* EXERCISE DETAILS:
Below are records; transcribe only the line with "فروش برندهای اصيل و توليدات طراحان" and those after it, through the last line, without any change.

* INPUT DATA:
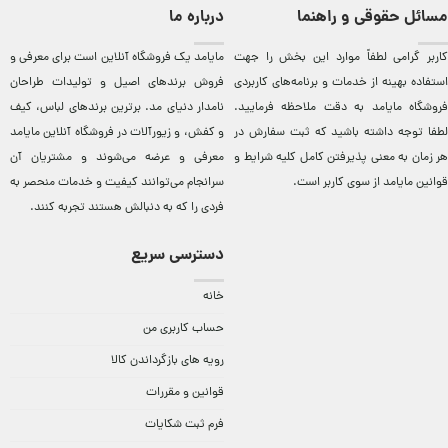
مسائل حقوقی و راهنما
درباره ما
کاربر گرامی لطفاً موارد این بخش را جهت
مایامد يک فروشگاه آنلاين است برای معرفی و
استفاده بهینه از خدمات و برنامه‌‏های کاربردی
فروش برندهای اصيل و توليدات طراحان
فروشگاه مایامد به دقت ملاحظه فرمایید.
نامدار دنيای مد. برترين‌ برندهای لباس، کيف
لطفا توجه داشته باشید که ثبت سفارش در
و کفش، و زيورآلات در فروشگاه آنلاين مایامد
هر زمان به معنی پذیرفتن کامل کلیه
شرایط و
معرفی و عرضه می‌شوند و مشتريان آن
قوانین مایامد
از سوی کاربر است.
سرانجام می‌توانند کيفيت و خدمات منحصر به
فردی را که به دنبالش هستند تجربه کنند.
دسترسی سریع
خانه
حساب کاربری من
رویه های بازگرداندن کالا
قوانین و مقررات
فرم ثبت شکایات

* ANSWER SECTION:
فروش برندهای اصيل و توليدات طراحان
فروشگاه مایامد به دقت ملاحظه فرمایید.
نامدار دنيای مد. برترين‌ برندهای لباس، کيف
لطفا توجه داشته باشید که ثبت سفارش در
و کفش، و زيورآلات در فروشگاه آنلاين مایامد
هر زمان به معنی پذیرفتن کامل کلیه
شرایط و
معرفی و عرضه می‌شوند و مشتريان آن
قوانین مایامد
از سوی کاربر است.
سرانجام می‌توانند کيفيت و خدمات منحصر به
فردی را که به دنبالش هستند تجربه کنند.
دسترسی سریع
خانه
حساب کاربری من
رویه های بازگرداندن کالا
قوانین و مقررات
فرم ثبت شکایات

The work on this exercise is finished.